If it's a piece of bone, we doubt somewhat that Sam took it as medicine (or for the mummies' other use, to make the pigment painters call Egyptian brown), because for that you need part of the mummy's tummy, where the asphalt was put. If he did he will be disappointed because ground bone would only give you a sneeze, and anyway as medicine it's expensive and Sam isn't sick. So he must have taken it as a curio. Sam the bibliophile hadn't been known to collect such knick-knacks before, but, what with reading Athanasius Kirchner, all this disposable income and his access to the sea trade, he is well placed and should absolutely be encouraged to start a cabinet of curiosities now, unicorn horns and all. As a showpiece it will go beautifully with the Stone.

Stephane Chenard  •  Link

And McGregor, whose execution we read of! An infamous name, and how seeing it made the very hair on our periwig stand up! We were just reading, in the Newgate Calendar (www.exclassics.com/newgate/ngcontc.htm) how the rebel Clan Gregor had committed such terrible felonies earlier in the century for their very name to "be abolished", under an Act of 1633 that also ruled "that no minister should baptize a child (...) under the name of McGregor under pain of deprivation".

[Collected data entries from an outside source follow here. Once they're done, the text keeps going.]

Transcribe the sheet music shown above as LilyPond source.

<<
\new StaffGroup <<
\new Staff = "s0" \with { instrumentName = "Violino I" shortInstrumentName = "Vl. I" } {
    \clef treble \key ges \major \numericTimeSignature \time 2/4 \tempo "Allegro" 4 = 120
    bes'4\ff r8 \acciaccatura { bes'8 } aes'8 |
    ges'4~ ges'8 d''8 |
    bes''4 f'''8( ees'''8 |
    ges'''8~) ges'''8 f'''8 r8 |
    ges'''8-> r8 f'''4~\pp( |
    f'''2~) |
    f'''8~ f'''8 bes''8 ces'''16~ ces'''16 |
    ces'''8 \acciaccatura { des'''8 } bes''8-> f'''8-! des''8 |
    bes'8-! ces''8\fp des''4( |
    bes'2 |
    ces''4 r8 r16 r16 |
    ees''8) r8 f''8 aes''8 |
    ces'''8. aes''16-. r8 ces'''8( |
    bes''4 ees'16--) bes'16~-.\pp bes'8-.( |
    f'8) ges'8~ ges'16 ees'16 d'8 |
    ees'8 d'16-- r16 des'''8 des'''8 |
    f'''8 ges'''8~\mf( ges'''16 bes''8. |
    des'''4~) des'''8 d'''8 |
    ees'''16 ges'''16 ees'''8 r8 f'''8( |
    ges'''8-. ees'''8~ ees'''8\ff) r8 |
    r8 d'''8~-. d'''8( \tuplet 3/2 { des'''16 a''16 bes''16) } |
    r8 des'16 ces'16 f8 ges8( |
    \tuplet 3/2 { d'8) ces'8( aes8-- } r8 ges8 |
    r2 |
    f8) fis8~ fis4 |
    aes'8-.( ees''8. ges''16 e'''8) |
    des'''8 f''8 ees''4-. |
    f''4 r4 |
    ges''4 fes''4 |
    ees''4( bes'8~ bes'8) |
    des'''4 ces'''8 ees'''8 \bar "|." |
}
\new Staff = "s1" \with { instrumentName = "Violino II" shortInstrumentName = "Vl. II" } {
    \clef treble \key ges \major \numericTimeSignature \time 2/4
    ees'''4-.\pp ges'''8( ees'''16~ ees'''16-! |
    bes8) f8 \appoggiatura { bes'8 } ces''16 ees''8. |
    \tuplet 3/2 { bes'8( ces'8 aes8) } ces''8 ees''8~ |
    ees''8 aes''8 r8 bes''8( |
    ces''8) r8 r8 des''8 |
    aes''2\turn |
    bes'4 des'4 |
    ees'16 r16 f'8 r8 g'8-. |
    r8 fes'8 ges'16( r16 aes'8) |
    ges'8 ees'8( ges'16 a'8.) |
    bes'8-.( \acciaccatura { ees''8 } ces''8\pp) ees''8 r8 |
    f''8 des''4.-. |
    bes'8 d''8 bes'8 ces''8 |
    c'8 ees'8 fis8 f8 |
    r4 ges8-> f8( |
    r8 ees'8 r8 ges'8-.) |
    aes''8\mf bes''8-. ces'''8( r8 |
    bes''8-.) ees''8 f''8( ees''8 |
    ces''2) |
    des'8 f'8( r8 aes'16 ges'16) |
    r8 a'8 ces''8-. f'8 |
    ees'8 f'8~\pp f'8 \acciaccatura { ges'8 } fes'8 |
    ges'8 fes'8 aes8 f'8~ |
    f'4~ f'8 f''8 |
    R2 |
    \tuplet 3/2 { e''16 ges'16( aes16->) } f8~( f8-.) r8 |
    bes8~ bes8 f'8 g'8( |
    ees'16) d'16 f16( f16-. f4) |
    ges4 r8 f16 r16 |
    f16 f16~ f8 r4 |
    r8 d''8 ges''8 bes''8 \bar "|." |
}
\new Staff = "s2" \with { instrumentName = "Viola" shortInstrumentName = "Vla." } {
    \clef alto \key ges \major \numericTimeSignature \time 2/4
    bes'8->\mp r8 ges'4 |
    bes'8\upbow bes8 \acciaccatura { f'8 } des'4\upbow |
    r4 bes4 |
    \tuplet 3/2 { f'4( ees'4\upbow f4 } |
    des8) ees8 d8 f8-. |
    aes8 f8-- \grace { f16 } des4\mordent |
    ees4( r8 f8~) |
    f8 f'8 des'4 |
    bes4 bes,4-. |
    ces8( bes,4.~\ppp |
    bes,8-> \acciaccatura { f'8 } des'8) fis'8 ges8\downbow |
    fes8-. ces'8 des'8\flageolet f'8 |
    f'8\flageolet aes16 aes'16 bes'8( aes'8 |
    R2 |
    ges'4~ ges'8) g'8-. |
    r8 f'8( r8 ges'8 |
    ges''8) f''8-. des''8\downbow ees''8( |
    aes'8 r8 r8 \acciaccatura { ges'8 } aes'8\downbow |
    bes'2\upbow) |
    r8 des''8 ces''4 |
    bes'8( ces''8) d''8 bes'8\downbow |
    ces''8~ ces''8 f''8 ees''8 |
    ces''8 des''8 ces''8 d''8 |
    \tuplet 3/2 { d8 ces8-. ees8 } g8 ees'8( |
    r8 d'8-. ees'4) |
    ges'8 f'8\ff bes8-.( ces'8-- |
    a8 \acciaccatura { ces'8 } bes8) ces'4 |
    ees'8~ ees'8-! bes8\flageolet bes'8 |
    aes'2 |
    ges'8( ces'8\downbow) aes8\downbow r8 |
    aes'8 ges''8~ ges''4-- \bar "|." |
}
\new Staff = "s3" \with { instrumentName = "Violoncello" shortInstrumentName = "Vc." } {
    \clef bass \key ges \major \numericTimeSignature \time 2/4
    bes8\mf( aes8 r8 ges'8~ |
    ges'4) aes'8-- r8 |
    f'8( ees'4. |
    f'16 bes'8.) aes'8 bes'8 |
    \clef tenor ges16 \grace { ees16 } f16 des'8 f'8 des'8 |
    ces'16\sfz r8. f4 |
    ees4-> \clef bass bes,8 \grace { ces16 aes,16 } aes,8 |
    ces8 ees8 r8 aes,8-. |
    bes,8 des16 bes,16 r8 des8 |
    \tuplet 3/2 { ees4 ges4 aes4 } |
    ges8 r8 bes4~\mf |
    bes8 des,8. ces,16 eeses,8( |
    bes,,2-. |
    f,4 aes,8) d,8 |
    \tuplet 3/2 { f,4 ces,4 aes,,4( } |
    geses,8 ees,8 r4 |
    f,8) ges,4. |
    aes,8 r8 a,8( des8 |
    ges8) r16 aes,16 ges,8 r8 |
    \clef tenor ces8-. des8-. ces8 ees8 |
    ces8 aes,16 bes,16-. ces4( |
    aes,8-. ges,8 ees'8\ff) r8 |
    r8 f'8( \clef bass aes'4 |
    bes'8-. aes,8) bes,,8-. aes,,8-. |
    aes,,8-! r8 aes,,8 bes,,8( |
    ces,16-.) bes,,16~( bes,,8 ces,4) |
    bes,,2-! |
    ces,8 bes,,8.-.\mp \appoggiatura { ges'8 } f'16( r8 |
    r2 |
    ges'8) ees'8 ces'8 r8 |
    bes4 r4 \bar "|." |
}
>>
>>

But you know what? "This Act was rescinded at the restoration". See what happens under a womanizing, semi-Catholick king? See? See?

San Diego Sarah  •  Link

You are a jewel, Stephane. More rabbit holes to explore. Thank you.

Stephane Chenard  •  Link

Why, thankee, your humble servant, Madam. We hope to be, of this Society's rock collection, the mummy bone, if not the carbuncle.